RECORDS SHOWN:
BEGIN
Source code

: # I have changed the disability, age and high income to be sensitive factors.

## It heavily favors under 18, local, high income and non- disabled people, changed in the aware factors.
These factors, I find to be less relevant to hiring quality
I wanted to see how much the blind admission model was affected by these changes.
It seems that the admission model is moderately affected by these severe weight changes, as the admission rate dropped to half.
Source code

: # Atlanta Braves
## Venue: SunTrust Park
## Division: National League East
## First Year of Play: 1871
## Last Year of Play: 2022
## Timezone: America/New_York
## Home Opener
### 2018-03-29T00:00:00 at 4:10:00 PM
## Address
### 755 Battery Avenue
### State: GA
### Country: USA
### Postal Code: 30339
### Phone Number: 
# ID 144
END
Your answer should hold exactly the lines from the one containing "## Home Opener" through the end of the entries above, and nothing else.

## Home Opener
### 2018-03-29T00:00:00 at 4:10:00 PM
## Address
### 755 Battery Avenue
### State: GA
### Country: USA
### Postal Code: 30339
### Phone Number: 
# ID 144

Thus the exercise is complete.